──────── Recorded data
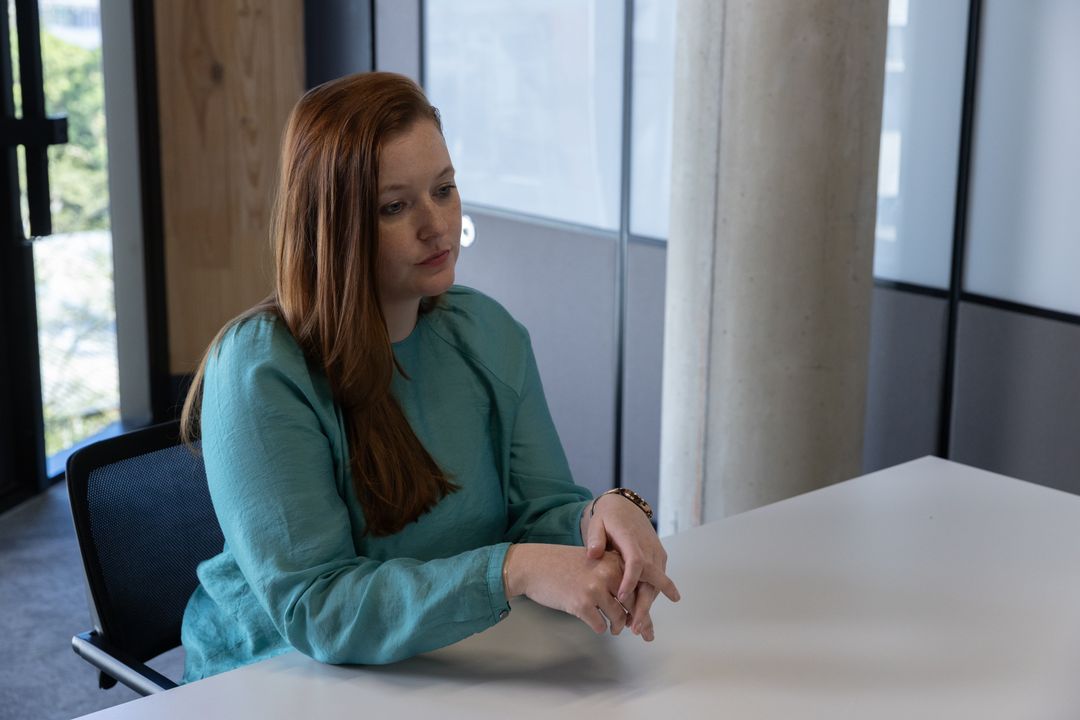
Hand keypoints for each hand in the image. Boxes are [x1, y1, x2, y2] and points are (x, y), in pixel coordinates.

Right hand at [503, 544, 633, 634]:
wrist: (534, 565)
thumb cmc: (562, 564)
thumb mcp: (593, 560)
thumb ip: (613, 573)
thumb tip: (632, 599)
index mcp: (613, 561)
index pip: (638, 586)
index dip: (645, 605)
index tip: (647, 618)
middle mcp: (607, 574)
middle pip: (633, 604)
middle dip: (639, 622)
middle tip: (640, 631)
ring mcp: (595, 589)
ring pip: (619, 618)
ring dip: (617, 626)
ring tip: (614, 628)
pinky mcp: (582, 605)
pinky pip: (600, 625)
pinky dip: (600, 628)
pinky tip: (597, 624)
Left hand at [584, 494, 679, 639]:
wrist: (626, 508)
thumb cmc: (609, 518)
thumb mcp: (598, 523)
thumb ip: (595, 538)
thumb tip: (592, 553)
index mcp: (633, 540)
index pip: (636, 562)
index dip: (630, 581)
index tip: (619, 598)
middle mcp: (649, 549)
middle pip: (652, 580)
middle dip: (644, 605)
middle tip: (636, 627)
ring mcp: (657, 555)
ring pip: (657, 585)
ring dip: (648, 607)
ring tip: (640, 629)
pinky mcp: (659, 560)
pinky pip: (657, 583)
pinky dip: (650, 600)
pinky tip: (641, 617)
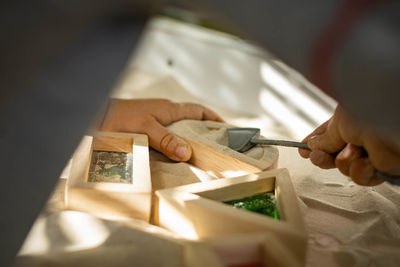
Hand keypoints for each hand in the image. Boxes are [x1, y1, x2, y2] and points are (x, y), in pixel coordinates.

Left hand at [100, 98, 223, 161]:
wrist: (95, 114)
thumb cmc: (119, 118)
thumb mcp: (145, 129)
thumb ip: (165, 140)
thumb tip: (186, 152)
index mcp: (169, 109)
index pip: (198, 111)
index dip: (213, 118)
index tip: (225, 128)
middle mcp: (164, 112)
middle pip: (190, 120)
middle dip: (202, 131)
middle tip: (212, 148)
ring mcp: (154, 119)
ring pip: (177, 129)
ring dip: (186, 139)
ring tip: (194, 156)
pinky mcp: (145, 126)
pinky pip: (165, 135)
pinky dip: (172, 144)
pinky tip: (171, 156)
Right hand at [298, 106, 399, 185]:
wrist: (390, 127)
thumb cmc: (367, 116)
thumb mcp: (338, 123)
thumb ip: (324, 137)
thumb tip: (312, 145)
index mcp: (350, 120)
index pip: (328, 134)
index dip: (314, 143)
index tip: (302, 150)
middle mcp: (360, 136)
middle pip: (333, 154)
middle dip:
────────────────
What to work on:
From the line containing "index pip: (636, 562)" through the line containing "ring tip: (194, 156)", copy every line above exactly, without pictures.

Answer to the problem:
index pip: (636, 562)
index dip: (630, 581)
index tip: (619, 598)
middle mcp: (649, 549)
middle pip: (652, 580)
middle dip: (644, 605)
middle tip: (636, 627)
ring mcp: (657, 555)
ring pip: (657, 585)
ring dip: (648, 607)
ring tip: (640, 629)
pinky mcp: (659, 560)
pinky pip: (657, 583)
pinky dip: (650, 600)
pinky tip: (641, 617)
Hand keypoints for each hand in the image. Boxes are [x1, y1, x2, y2] and points are (x, y), in pixel coordinates.

Left hand at [100, 98, 223, 161]:
wrist: (95, 114)
thumb cmc: (119, 118)
thumb mcp: (145, 129)
thumb ip: (165, 140)
thumb tip: (186, 152)
index mcp: (169, 109)
index pip: (198, 111)
index dip: (213, 118)
index tip: (225, 128)
middle mcp: (164, 112)
middle pip: (190, 120)
middle dip: (202, 131)
middle tip: (212, 148)
ring mcp: (154, 119)
ring pip: (177, 129)
ring dip: (186, 139)
ring tip: (194, 156)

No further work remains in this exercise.